(Dataset entries)

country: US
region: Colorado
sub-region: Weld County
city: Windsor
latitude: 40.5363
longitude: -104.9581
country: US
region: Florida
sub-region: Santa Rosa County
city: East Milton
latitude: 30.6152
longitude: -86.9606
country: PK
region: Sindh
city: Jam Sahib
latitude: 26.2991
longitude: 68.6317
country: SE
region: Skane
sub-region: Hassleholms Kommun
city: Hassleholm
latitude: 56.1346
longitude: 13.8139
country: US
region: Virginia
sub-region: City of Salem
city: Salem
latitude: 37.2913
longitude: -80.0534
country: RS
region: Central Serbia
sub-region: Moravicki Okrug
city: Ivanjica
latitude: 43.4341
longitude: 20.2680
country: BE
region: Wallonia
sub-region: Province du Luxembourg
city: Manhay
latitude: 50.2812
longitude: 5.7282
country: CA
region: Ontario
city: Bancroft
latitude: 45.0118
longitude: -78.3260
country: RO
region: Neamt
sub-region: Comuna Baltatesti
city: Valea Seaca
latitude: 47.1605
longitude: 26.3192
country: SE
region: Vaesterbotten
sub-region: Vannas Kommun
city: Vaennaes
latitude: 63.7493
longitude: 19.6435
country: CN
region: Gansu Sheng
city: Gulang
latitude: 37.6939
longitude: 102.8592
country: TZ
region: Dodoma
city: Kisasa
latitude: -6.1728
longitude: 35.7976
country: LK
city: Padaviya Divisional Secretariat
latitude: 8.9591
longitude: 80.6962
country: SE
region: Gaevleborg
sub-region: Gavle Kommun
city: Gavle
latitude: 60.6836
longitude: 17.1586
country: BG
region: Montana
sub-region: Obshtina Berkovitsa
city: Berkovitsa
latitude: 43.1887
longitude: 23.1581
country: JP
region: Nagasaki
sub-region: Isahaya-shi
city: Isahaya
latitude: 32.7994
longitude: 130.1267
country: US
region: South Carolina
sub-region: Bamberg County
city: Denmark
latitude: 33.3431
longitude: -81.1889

» **Task objective**: Write out all of the material above again, swapping every "longitude" for "lon" and keeping everything else unchanged.

» **Response to this exercise**:
country: US
region: Colorado
sub-region: Weld County
city: Windsor
latitude: 40.5363
lon: -104.9581
country: US
region: Florida
sub-region: Santa Rosa County
city: East Milton
latitude: 30.6152
lon: -86.9606
country: PK
region: Sindh
city: Jam Sahib
latitude: 26.2991
lon: 68.6317
country: SE
region: Skane
sub-region: Hassleholms Kommun
city: Hassleholm
latitude: 56.1346
lon: 13.8139
country: US
region: Virginia
sub-region: City of Salem
city: Salem
latitude: 37.2913
lon: -80.0534
country: RS
region: Central Serbia
sub-region: Moravicki Okrug
city: Ivanjica
latitude: 43.4341
lon: 20.2680
country: BE
region: Wallonia
sub-region: Province du Luxembourg
city: Manhay
latitude: 50.2812
lon: 5.7282
country: CA
region: Ontario
city: Bancroft
latitude: 45.0118
lon: -78.3260
country: RO
region: Neamt
sub-region: Comuna Baltatesti
city: Valea Seaca
latitude: 47.1605
lon: 26.3192
country: SE
region: Vaesterbotten
sub-region: Vannas Kommun
city: Vaennaes
latitude: 63.7493
lon: 19.6435
country: CN
region: Gansu Sheng
city: Gulang
latitude: 37.6939
lon: 102.8592
country: TZ
region: Dodoma
city: Kisasa
latitude: -6.1728
lon: 35.7976
country: LK
city: Padaviya Divisional Secretariat
latitude: 8.9591
lon: 80.6962
country: SE
region: Gaevleborg
sub-region: Gavle Kommun
city: Gavle
latitude: 60.6836
lon: 17.1586
country: BG
region: Montana
sub-region: Obshtina Berkovitsa
city: Berkovitsa
latitude: 43.1887
lon: 23.1581
country: JP
region: Nagasaki
sub-region: Isahaya-shi
city: Isahaya
latitude: 32.7994
lon: 130.1267
country: US
region: South Carolina
sub-region: Bamberg County
city: Denmark
latitude: 33.3431
lon: -81.1889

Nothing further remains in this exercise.